WORK ORDER: Each line in the records that mentions the word "CROSS" needs to be listed.

Start of DATA RECORDS

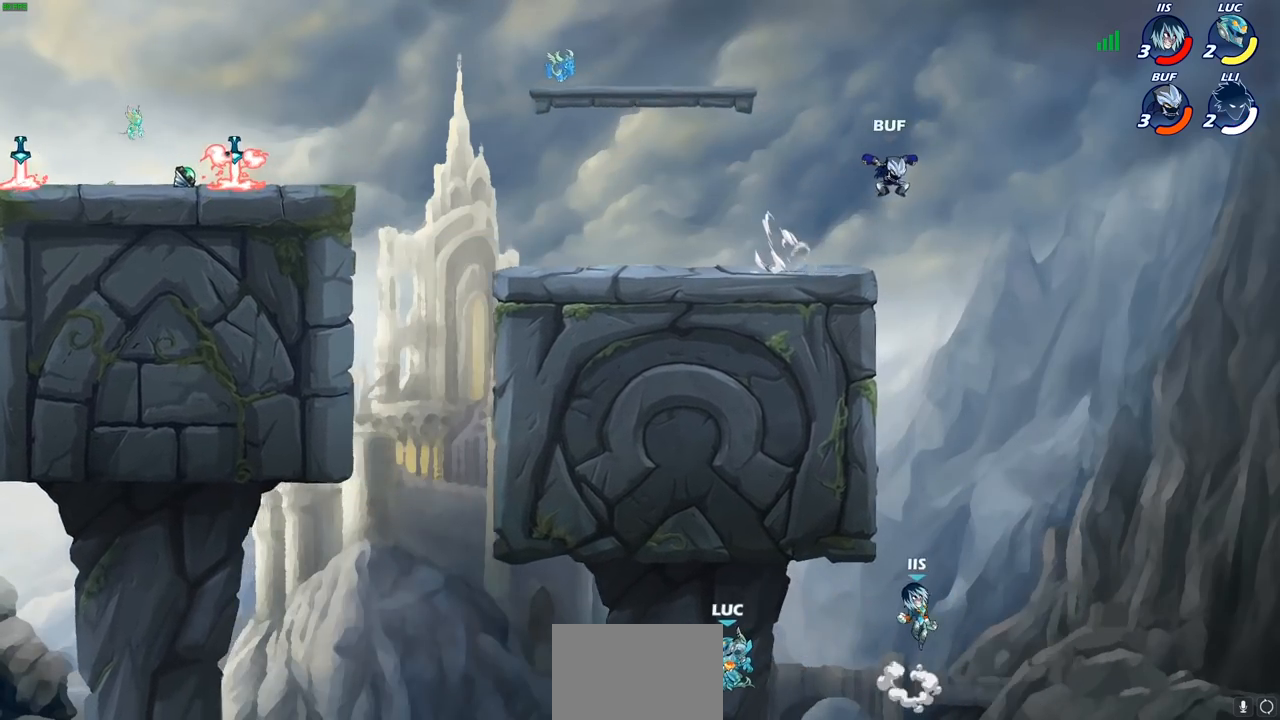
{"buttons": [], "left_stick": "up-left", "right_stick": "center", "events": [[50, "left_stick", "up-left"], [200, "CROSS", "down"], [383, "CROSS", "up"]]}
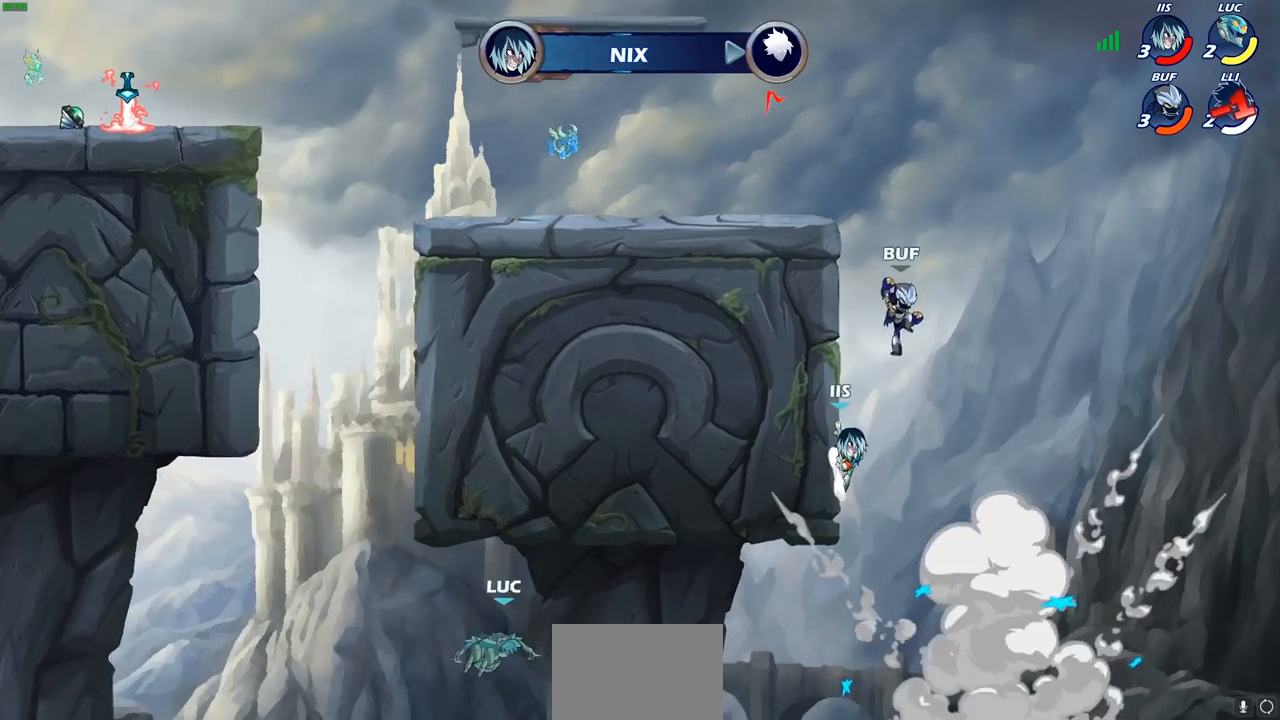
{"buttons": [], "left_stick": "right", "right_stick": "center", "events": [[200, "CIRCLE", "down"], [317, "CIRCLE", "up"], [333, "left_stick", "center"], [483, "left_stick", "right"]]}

End of DATA RECORDS
Start of DATA RECORDS

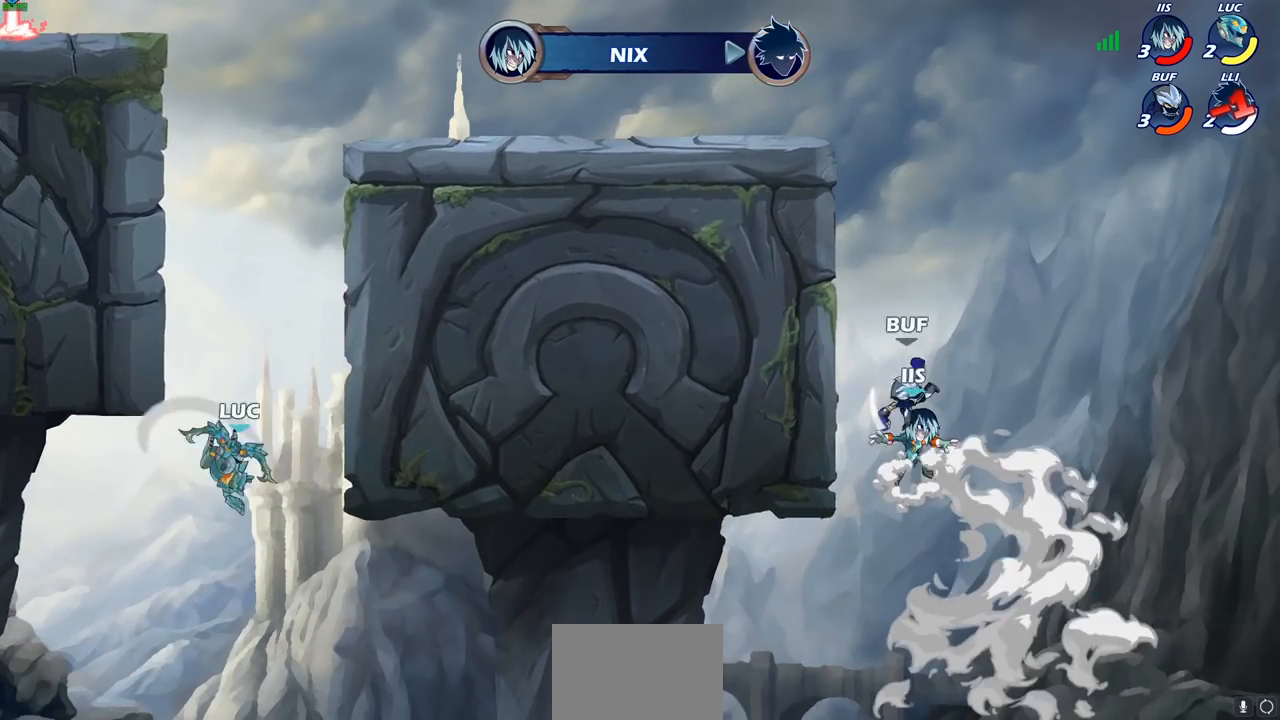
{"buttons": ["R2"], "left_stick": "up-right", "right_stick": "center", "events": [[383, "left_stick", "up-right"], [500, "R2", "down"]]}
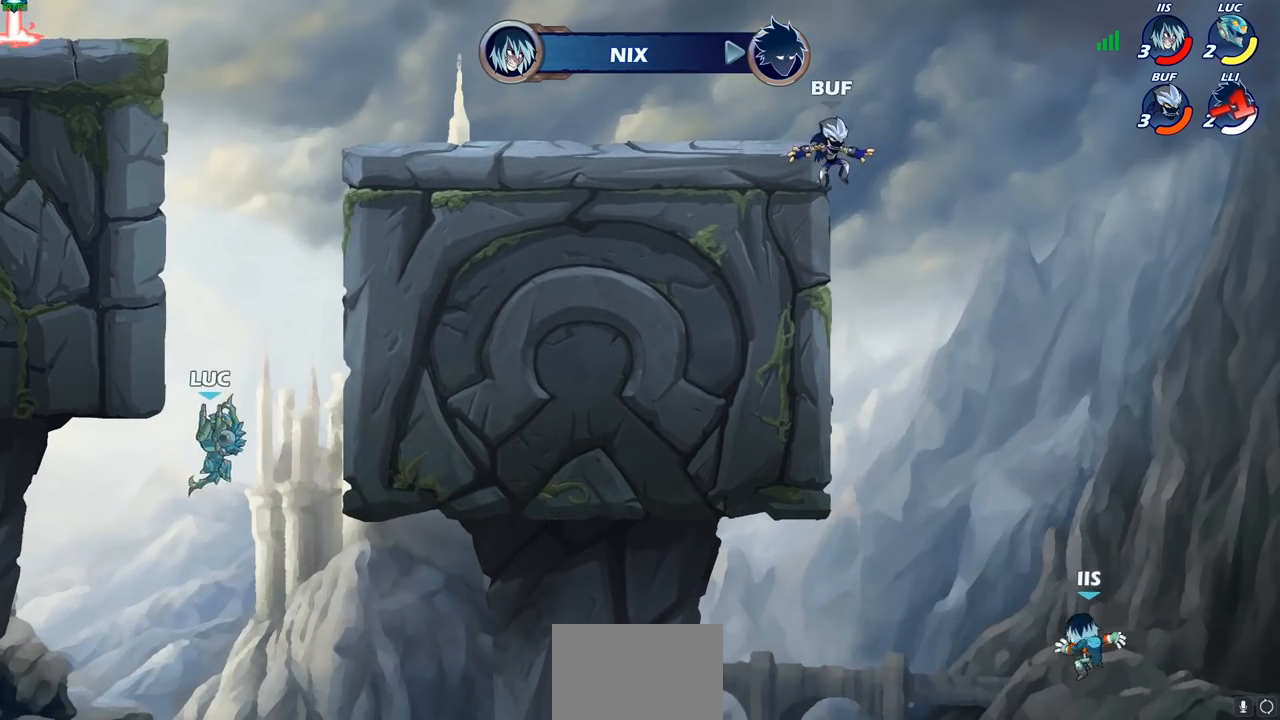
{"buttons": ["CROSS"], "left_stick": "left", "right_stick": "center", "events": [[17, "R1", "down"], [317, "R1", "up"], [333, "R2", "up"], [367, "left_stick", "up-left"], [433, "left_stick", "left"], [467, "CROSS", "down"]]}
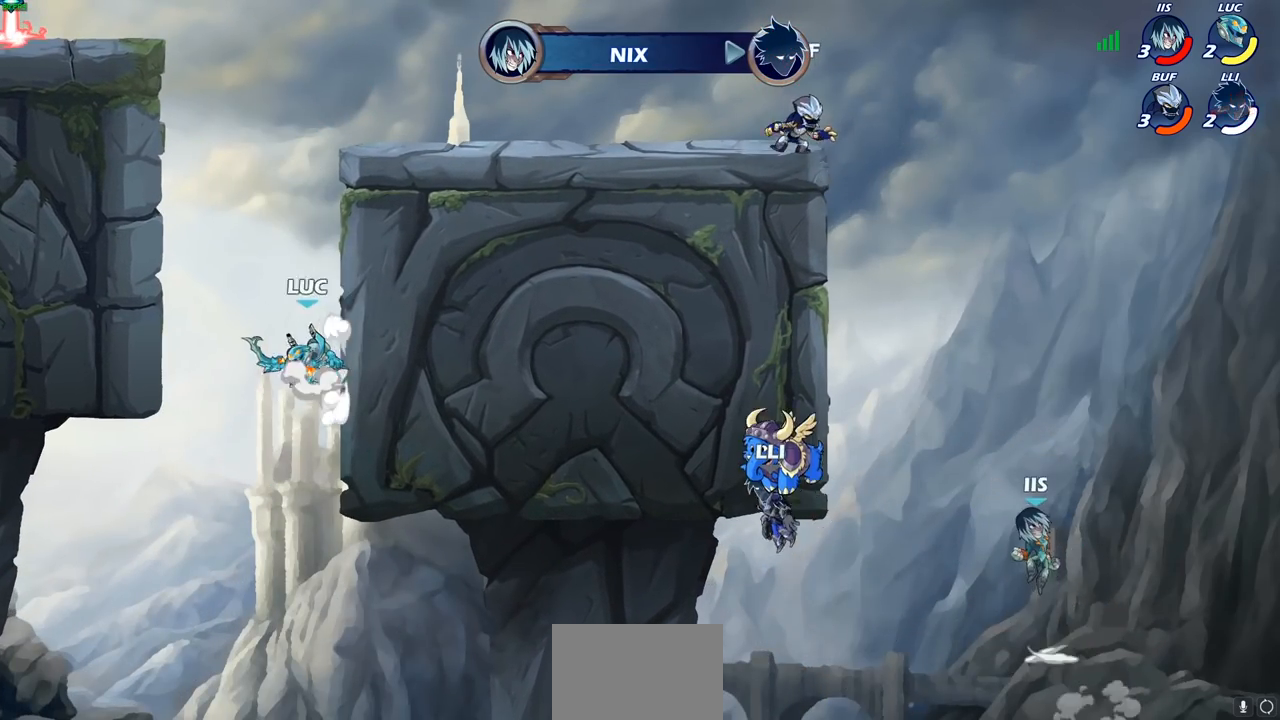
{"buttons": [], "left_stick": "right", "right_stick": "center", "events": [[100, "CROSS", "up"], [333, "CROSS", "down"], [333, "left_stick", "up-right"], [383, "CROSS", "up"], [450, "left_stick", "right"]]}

End of DATA RECORDS

FINAL ANSWER:
{"buttons": [], "left_stick": "up-left", "right_stick": "center", "events": [[50, "left_stick", "up-left"], [200, "CROSS", "down"], [383, "CROSS", "up"]]}
{"buttons": ["CROSS"], "left_stick": "left", "right_stick": "center", "events": [[17, "R1", "down"], [317, "R1", "up"], [333, "R2", "up"], [367, "left_stick", "up-left"], [433, "left_stick", "left"], [467, "CROSS", "down"]]}
{"buttons": [], "left_stick": "right", "right_stick": "center", "events": [[100, "CROSS", "up"], [333, "CROSS", "down"], [333, "left_stick", "up-right"], [383, "CROSS", "up"], [450, "left_stick", "right"]]}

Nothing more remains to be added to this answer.